You have your Topic. You have your Literature Review. Now, your Committee asks the million-dollar question: “So, how are you going to test this?”
Welcome to Chapter 3: The Methodology.
This is the “Blueprint” of your entire study. If this chapter is weak, your data will be flawed, and you might have to restart your entire data collection (a nightmare scenario).
Many students choose a methodology based on fear: “I hate math, so I’ll do interviews,” or “I hate talking to people, so I’ll do a survey.” This is the wrong way to choose.
At PhD America, we help scholars design robust, defensible research paths. Here is how to decide between the “Big Two.”
1. Quantitative (The “What” and “How Much”)
If you want to prove a relationship between variables (e.g., “Does remote work cause higher turnover?”), you need numbers.
- The Tool: Surveys (Likert Scales), Experiments, Secondary Data.
- The Analysis: SPSS, SAS, R, AMOS.
- Why Choose It: You need to generalize your findings to a large population.
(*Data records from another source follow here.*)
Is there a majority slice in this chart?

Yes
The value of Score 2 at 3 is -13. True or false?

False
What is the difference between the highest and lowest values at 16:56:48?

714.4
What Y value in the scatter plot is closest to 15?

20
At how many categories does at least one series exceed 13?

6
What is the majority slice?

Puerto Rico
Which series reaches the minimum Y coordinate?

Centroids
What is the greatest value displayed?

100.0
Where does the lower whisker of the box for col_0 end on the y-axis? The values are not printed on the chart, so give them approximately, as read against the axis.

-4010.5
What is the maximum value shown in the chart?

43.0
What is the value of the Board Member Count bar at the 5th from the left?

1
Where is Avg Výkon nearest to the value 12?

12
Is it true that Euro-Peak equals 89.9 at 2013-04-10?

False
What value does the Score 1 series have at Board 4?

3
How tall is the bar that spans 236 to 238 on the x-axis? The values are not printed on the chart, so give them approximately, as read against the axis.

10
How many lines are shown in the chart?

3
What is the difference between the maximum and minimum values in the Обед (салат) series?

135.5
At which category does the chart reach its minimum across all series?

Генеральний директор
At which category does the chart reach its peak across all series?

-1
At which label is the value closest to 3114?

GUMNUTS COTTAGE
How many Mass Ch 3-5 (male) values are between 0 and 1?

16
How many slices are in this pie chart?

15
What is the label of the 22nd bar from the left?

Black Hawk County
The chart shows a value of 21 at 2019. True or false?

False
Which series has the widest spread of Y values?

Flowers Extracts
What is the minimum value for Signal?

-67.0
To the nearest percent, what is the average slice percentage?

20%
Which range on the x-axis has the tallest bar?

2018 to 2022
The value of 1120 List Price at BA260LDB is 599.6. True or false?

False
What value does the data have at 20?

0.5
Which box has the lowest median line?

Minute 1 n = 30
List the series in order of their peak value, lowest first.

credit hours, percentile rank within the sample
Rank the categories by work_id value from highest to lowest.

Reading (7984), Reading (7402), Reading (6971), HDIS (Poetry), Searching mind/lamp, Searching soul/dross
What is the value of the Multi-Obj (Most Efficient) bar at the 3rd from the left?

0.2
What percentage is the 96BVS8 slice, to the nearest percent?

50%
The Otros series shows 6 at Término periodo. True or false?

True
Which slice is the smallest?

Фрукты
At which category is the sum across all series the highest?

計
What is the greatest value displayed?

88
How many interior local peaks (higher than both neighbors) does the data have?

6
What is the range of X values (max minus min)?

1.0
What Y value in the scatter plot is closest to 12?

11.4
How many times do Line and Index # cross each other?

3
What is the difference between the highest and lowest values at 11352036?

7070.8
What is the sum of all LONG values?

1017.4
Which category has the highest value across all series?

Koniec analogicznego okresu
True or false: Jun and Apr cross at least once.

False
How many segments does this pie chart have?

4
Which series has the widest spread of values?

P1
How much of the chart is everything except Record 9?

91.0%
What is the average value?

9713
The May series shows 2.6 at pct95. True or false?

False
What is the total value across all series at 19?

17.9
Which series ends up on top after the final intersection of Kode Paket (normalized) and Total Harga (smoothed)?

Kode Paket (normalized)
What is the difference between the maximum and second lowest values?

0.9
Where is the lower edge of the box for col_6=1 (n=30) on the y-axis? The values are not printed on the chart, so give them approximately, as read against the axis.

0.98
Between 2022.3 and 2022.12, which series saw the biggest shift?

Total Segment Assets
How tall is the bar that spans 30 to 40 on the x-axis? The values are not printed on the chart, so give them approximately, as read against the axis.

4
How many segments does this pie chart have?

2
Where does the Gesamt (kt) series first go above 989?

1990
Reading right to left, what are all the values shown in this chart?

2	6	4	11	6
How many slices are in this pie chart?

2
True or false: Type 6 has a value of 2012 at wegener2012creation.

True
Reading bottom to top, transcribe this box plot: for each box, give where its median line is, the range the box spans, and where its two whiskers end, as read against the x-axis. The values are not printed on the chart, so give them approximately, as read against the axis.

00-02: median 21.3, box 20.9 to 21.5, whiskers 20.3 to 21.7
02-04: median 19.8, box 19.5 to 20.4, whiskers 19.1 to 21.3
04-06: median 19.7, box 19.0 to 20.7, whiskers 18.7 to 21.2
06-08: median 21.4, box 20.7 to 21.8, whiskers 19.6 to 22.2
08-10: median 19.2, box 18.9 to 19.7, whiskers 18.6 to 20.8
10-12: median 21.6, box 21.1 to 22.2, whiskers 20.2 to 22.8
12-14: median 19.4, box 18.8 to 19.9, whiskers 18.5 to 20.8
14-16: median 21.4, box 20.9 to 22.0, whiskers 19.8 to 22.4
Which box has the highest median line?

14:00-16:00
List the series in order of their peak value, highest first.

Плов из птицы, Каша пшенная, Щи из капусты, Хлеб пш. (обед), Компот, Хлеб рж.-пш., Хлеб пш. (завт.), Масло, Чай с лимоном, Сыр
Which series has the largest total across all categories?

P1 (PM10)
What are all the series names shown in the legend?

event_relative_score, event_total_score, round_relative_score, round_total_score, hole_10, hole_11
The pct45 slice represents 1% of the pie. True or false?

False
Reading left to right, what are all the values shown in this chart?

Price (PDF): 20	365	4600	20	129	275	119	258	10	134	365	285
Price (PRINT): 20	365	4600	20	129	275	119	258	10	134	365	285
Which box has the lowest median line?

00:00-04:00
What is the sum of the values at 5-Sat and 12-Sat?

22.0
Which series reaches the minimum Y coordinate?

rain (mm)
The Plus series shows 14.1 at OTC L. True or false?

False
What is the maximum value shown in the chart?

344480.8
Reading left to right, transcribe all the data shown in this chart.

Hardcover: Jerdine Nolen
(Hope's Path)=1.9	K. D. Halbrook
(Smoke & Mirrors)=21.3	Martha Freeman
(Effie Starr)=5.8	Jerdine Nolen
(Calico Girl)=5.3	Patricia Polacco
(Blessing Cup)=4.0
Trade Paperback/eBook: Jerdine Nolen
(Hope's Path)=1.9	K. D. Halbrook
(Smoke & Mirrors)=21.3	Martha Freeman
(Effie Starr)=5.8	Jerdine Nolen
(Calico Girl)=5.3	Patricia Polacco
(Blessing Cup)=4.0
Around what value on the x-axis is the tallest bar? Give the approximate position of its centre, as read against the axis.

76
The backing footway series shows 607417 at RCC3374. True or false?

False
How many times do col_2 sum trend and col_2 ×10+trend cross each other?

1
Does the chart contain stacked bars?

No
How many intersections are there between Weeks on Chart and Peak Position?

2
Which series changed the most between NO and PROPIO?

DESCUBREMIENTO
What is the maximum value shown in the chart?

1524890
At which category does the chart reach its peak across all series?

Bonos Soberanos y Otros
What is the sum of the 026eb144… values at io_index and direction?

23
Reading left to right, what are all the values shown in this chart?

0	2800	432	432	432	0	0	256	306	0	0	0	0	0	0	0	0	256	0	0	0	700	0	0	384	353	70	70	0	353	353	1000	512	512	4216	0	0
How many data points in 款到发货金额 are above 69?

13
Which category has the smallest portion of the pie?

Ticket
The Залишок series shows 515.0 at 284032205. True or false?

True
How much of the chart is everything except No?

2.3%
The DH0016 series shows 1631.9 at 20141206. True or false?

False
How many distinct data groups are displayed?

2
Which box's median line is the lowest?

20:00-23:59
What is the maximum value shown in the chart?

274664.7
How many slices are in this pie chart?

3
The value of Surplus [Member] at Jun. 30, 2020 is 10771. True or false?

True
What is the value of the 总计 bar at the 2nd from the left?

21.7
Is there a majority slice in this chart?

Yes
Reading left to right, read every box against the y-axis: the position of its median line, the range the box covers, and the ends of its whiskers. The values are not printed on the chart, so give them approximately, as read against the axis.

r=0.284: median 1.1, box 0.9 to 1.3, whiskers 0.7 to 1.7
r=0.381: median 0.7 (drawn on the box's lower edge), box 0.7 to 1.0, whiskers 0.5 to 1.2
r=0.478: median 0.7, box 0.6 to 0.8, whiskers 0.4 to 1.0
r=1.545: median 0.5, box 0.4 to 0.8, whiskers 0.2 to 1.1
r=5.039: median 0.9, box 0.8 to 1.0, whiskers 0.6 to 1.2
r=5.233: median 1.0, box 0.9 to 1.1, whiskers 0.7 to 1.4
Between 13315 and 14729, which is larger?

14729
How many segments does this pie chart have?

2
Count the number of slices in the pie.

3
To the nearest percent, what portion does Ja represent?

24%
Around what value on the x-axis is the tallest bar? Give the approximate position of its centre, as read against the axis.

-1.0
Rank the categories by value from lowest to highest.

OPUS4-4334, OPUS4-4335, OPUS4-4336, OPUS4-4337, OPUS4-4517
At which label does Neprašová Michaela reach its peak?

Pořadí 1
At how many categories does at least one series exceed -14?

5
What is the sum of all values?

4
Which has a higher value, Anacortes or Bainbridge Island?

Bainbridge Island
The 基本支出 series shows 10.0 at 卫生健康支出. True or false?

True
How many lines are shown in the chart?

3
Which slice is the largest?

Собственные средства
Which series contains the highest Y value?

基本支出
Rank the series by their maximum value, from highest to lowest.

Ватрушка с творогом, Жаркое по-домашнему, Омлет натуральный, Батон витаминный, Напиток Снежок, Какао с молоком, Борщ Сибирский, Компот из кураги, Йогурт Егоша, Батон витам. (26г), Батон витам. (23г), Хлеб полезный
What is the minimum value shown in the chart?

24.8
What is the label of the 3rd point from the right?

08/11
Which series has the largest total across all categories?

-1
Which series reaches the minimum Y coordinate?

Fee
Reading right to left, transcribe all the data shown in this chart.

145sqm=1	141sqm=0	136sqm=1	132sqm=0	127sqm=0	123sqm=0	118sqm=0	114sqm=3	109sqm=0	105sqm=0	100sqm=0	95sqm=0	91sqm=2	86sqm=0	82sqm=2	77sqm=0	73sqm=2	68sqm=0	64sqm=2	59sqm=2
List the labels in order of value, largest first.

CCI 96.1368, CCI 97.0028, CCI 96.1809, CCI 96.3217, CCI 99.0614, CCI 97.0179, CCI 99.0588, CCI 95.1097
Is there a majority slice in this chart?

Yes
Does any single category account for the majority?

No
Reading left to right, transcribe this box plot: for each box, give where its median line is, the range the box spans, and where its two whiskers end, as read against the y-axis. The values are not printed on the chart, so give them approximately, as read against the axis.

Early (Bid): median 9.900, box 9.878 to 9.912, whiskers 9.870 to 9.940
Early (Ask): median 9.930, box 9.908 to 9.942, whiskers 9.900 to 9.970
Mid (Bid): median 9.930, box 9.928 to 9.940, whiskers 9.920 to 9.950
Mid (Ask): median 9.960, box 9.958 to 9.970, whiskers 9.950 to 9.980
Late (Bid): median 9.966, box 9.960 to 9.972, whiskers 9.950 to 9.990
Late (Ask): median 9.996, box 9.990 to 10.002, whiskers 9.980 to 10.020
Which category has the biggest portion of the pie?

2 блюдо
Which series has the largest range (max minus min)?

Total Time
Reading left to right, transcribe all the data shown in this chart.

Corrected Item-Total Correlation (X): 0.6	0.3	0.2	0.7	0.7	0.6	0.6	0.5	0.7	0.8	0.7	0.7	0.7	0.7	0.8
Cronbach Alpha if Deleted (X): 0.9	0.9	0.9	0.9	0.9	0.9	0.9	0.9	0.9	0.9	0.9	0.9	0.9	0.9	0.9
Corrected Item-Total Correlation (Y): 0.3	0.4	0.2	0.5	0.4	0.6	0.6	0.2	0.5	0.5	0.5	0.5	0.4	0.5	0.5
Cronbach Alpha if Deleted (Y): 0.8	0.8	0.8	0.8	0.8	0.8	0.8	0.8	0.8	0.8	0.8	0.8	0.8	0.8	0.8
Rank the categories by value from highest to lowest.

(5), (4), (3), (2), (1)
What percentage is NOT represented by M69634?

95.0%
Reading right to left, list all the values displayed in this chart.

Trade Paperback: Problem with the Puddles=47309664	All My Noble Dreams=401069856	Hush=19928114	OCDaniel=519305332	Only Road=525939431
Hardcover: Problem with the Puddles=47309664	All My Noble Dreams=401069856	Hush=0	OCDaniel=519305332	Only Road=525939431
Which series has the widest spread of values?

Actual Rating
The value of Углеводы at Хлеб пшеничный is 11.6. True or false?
You need “Statistically Significant” proof.
- The Trap: If you don’t know statistics, you will struggle in Chapter 4. (But don’t worry, our statisticians can help you run the tests!).
2. Qualitative (The “Why” and “How”)
If you want to explore a complex human experience (e.g., “What does it feel like to be a minority female leader in Tech?”), numbers can’t tell that story. You need words.
- The Tool: In-depth Interviews, Focus Groups, Case Studies.
- The Analysis: NVivo, Atlas.ti, Thematic Coding.
- Why Choose It: You want deep, rich detail. You want to understand the “lived experience” of participants.
- The Trap: It is time-consuming. Transcribing 20 hours of interviews takes weeks. And “coding” themes is harder than it looks.
3. Mixed Methods (The “Gold Standard”)
Why not both?
- Sequential Explanatory: You run a survey first (Quant) to get the broad picture, then interview a few people (Qual) to explain the outliers.
- The Benefit: It is extremely robust and impressive to committees.
- The Cost: It is double the work.
4. The “IRB” Hurdle
Before you collect a single piece of data, you must pass the Institutional Review Board (IRB). They are obsessed with “Participant Safety” and “Ethics.”
- If you do interviews, how will you protect their identity?
- If you do surveys, how will you store the data? Chapter 3 must answer these questions perfectly, or your application will be returned.
Conclusion
Your Methodology is not about what is easy; it is about what answers your Research Questions best.